Wait for 2010. Fourth, many people believe in the rule of law, the primacy of our Constitution and the strengthening of our democratic institutions, and would rather wait for 2010 to replace GMA. Our constitutional brinkmanship in both Edsas is enough. In fact, Edsa I is regarded as an “extra-constitutional” exercise because the leadership change was not consistent with the then existing Constitution.

But the condition sine qua non for this democratic process of changing presidents in 2010 is a credible Commission on Elections. No more “Hello Garci” and no more fraudulent election automation! That is why the appointment of an independent and competent Comelec chair come Feb. 2, 2008 is essential in ensuring the viability of this alternative, and in restoring the trust of our people in GMA.

As I warned in an earlier column (Oct. 21, 2007), if she does not appoint a credible Comelec chair (and other critical officials like the chief of staff of the Armed Forces of the Philippines and the Commission on Audit chair) by February next year, “she will sink so deeply in self-gratification that even the patient people of goodwill—those of us who are still willing to give her a last chance at good governance—will lose all hope in her redemption.”

New initiative. Another danger in waiting for 2010 is a constitutional change. Though struck down by the Supreme Court in 2006 during my term as chief justice, nothing prevents the partisans of GMA from making another try to keep her in power. This time, they will have the advantage of hindsight to avoid the pitfalls of the failed “Sigaw” initiative.

After February next year, three of the eight Supreme Court justices who thumbed down “Sigaw” would have retired.
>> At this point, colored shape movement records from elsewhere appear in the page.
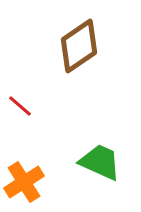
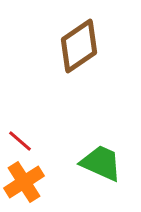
red line: moved 35 px down
green trapezoid: moved 1 px right, 1 px down
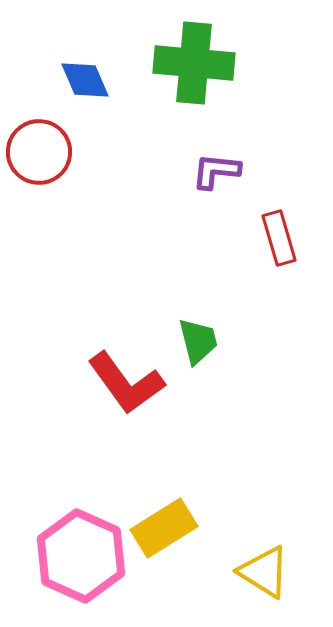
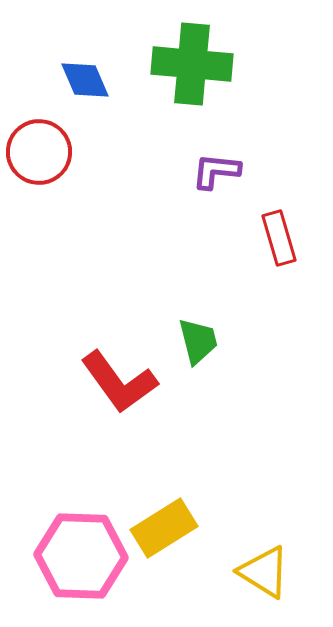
green cross: moved 2 px left, 1 px down
red L-shape: moved 7 px left, 1 px up
pink hexagon: rotated 22 degrees counterclockwise
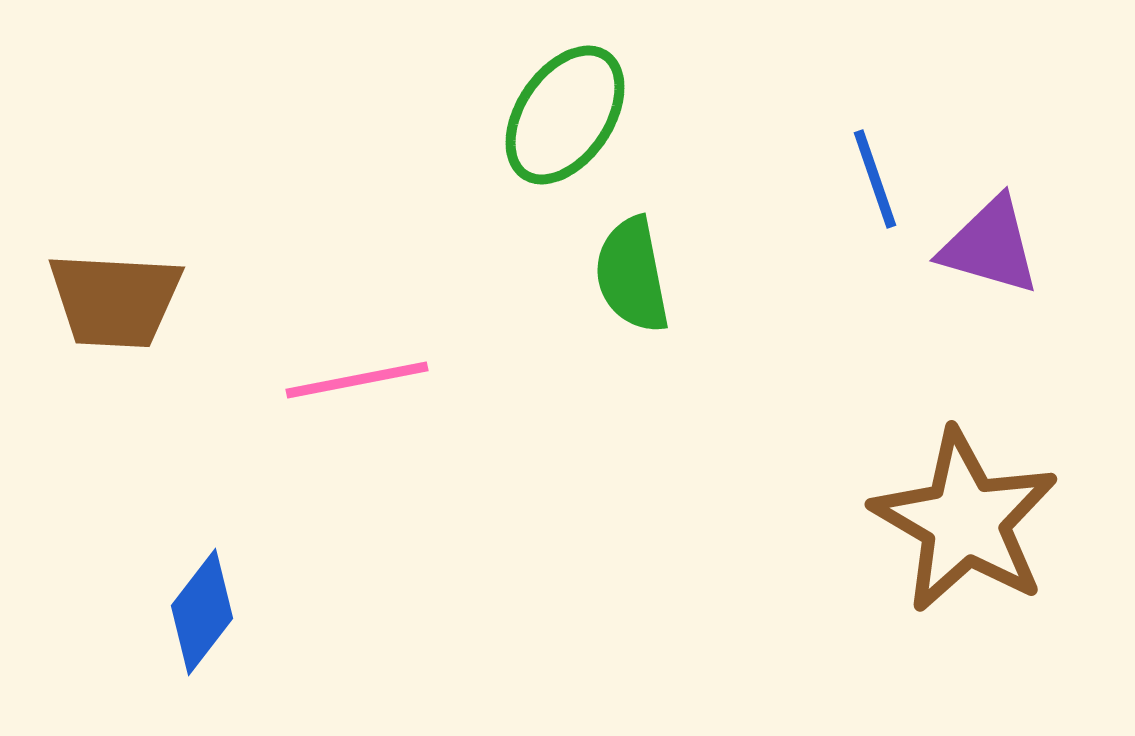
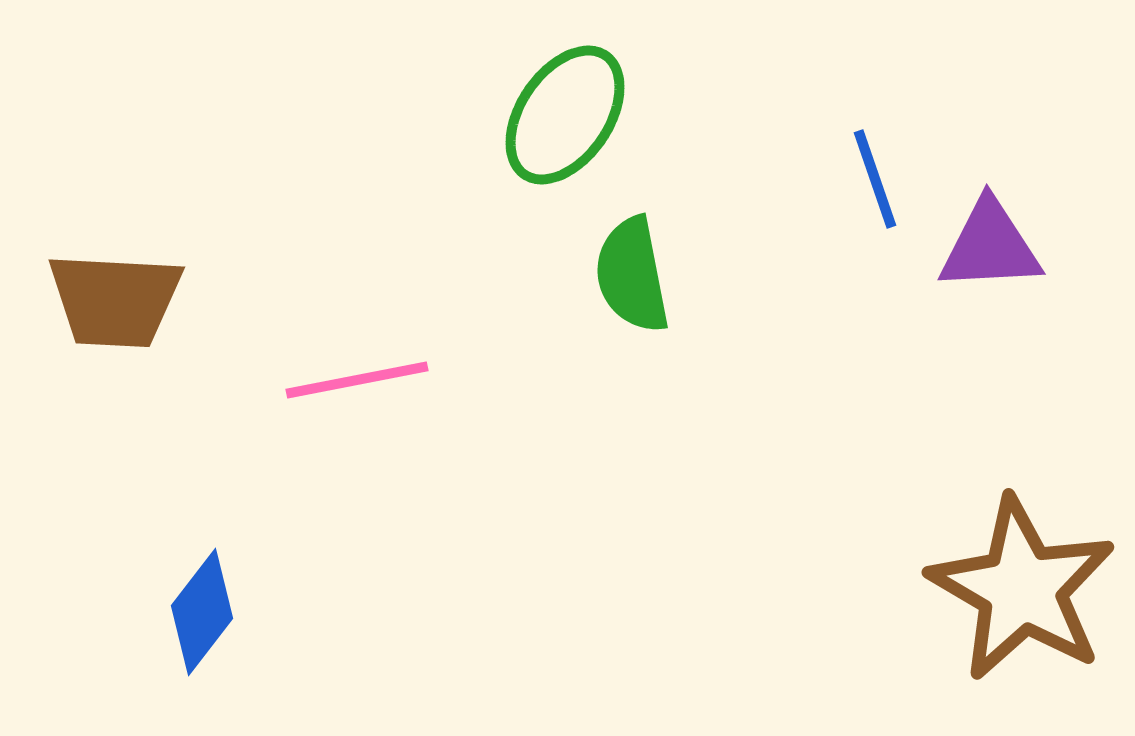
purple triangle: rotated 19 degrees counterclockwise
brown star: moved 57 px right, 68 px down
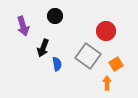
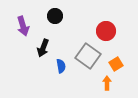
blue semicircle: moved 4 px right, 2 px down
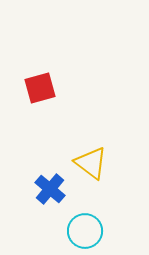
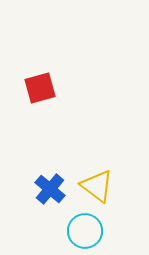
yellow triangle: moved 6 px right, 23 px down
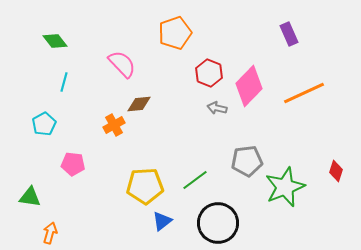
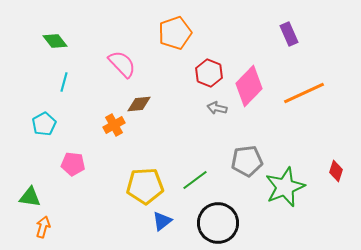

In 2009, six incumbents would also hang their black robes and could be replaced by GMA with “friendly” magistrates. That is why, vigilance in the selection of justices of integrity, independence, probity, competence and courage is so essential if our democracy must survive.

In closing, let me stress that I do not belittle Trillanes’ goals for change. Reforms, indeed, our nation urgently needs. But, as I said in another column (July 8, 2007), “means are as important as ends.” Our people elected Trillanes so he could pursue reforms in accordance with constitutional methods, no longer with military brawns.